>>82204996
Are you familiar with Machine Politics?
https://en.wikipedia.org/wiki/Political_machine#1930s_to_1970s
In the 1930s, James A. Farley was the chief dispenser of the Democratic Party's patronage system through the Post Office and the Works Progress Administration (WPA) which eventually nationalized many of the job benefits machines provided. The New Deal allowed machines to recruit for the WPA and Civilian Conservation Corps, making Farley's machine the most powerful. All patronage was screened through Farley, including presidential appointments.
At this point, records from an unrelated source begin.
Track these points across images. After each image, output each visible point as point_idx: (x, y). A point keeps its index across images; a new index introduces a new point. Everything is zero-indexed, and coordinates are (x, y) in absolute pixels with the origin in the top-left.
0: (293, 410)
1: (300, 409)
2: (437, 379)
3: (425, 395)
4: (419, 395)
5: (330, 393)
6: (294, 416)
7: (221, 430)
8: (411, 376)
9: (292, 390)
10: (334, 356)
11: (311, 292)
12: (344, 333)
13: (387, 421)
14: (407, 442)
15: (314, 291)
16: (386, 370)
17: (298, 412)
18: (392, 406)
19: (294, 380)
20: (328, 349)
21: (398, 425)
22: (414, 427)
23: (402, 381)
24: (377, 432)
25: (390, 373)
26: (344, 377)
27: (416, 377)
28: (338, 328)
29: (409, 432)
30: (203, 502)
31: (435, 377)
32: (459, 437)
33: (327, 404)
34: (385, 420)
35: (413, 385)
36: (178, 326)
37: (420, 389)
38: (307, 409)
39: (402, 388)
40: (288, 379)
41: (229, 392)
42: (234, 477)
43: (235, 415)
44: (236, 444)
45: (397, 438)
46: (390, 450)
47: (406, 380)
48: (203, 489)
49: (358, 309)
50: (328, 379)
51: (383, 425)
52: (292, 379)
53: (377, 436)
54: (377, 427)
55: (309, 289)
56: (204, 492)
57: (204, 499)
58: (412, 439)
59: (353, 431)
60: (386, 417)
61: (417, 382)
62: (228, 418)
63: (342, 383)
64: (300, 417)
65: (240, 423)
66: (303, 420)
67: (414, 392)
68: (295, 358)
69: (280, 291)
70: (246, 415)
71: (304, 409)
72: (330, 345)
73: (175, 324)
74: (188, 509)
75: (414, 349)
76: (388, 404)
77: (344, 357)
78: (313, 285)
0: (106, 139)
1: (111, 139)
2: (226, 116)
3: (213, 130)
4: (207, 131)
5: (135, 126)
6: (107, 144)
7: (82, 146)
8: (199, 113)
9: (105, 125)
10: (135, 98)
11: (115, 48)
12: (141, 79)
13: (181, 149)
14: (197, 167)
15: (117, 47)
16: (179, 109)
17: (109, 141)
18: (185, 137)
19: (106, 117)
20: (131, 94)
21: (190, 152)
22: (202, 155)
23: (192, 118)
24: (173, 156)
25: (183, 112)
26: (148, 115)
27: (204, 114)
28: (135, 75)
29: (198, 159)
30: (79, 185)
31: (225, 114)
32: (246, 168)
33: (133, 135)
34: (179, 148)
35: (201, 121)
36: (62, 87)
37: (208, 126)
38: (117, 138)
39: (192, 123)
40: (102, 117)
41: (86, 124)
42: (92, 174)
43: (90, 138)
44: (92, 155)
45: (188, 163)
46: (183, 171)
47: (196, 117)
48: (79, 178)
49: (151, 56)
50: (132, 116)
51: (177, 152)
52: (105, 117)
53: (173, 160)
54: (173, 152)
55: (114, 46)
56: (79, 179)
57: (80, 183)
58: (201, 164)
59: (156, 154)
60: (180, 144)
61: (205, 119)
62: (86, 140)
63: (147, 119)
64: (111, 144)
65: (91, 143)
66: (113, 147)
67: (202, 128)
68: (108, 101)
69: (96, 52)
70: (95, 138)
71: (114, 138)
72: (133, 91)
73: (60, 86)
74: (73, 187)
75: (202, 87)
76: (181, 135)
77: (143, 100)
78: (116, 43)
The New Deal machine fell apart after he left the administration over the third term issue in 1940. Those agencies were, for the most part, abolished in 1943, and the machines suddenly lost much of their patronage.
https://en.wikipedia.org/wiki/Tammany_Hall
Tammany Hall exemplified Machine politics in New York
https://en.wikipedia.org/wiki/Byrd_machine
While the Byrd Organization dominated politics in Virginia
These government jobs aren't necessarily "providing public goods". Instead they might be networks of political patronage that reward insiders.
https://www.npr.org/sections/money/2012/12/18/167265874/episode-424-how-much-is-a-firefighter-worth
If you would like a real life example of this, you could compare how much a Fire Department spends on fighting fires, vs how much a Fire Department sends on Pensions, or administrative costs.